# Boston butt for 80 people



## southgadawg (Jan 28, 2020)

I’m smoking Boston butt for 80 people this weekend. I know about how long it’s going to take but I’m hoping to shave some time off. I don’t like to wrap my butts because I don’t like what it does to the bark. Has anyone cooked a whole butt without wrapping at 250 deg or higher? If so was the bark too tough And how long did the cook take? Just trying to figure out if I can crank the heat up to finish faster without making the bark into beef jerky. I’ve always done 225 and bark turns out perfect but I’m unsure about higher temps.


----------



## smokerjim (Jan 28, 2020)

I personally don't wrap, you'll be fine at 250-275, my opinion.  butts are very forgiving


----------



## jcam222 (Jan 28, 2020)

southgadawg said:


> I’m smoking Boston butt for 80 people this weekend. I know about how long it’s going to take but I’m hoping to shave some time off. I don’t like to wrap my butts because I don’t like what it does to the bark. Has anyone cooked a whole butt without wrapping at 250 deg or higher? If so was the bark too tough And how long did the cook take? Just trying to figure out if I can crank the heat up to finish faster without making the bark into beef jerky. I’ve always done 225 and bark turns out perfect but I’m unsure about higher temps.

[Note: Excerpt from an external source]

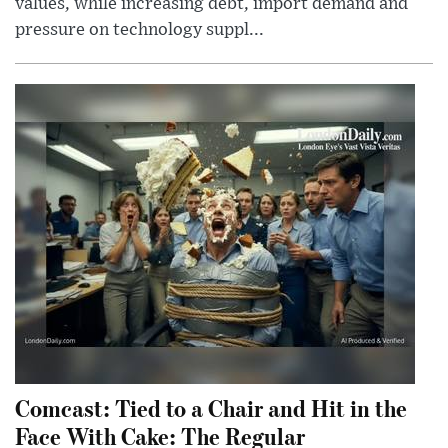
values, while increasing debt, import demand and
pressure on technology suppl...
Comcast: Tied to a Chair and Hit in the
Face With Cake: The Regular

I usually wrap but I do my butts starting at 275 and often cruise them up to 300 after 3 hours or so. No discernable difference in results from low and slow 225-250.


----------



## DanMcG (Jan 28, 2020)

80 Peeps?


----------



## Central PA Cowboy (Jan 28, 2020)

chilerelleno
 had done a brisket hot and fast and he said it was his best to date. Pork butts are much more forgiving, so it sounds like you'll be ok to bump up the heat.


----------



## smokerjim (Jan 28, 2020)

as far as to how long it will take 9-15 hours is a good guess, it's hard to say with butts there done when they're done.


----------



## hardcookin (Jan 28, 2020)

I usually pan mine at 170 with a little apple juice.
But I have also cooked them through without wrapping.
Always smoke 275-300
They turn out fine...But I like them panned better. Plus it pushes them through a little faster.


----------



## sawhorseray (Jan 28, 2020)

smokerjim said:


> I personally don't wrap, you'll be fine at 250-275, my opinion.  butts are very forgiving



I don't wrap either. Last butt, 9.6lbs, smoked at 275º-285º took about 10.5 hours before going into the cooler to rest at 203º. You may want to have a bottle or four of Chef Jimmy's Finishing Sauce on hand, a little something for everybody, it is *GREAT* on pulled pork. What kind of unit are you doing the cook on? Some take more time than others, I know with my offset when I'm lookin' I sure ain't cookin'. RAY


----------



## SmokinEdge (Jan 28, 2020)

Cook at 250* wrap at around 150. Save a few hours and have nice pull meat. It’s a crutch but most will never know


----------



## Winterrider (Jan 29, 2020)

Five Hour Smoked Pork Butt - Learn to Smoke Meat with Jeff Phillips
					

In this tutorial, I will show you how to do the five hour smoked pork butt.. that's right, in only 5 hours. Pork butt (Boston butt, pork shoulder) normally




					www.Smoking-Meat.com




Haven't tried this, but may help.


----------



## gary s (Feb 8, 2020)

Good Advice

Gary


----------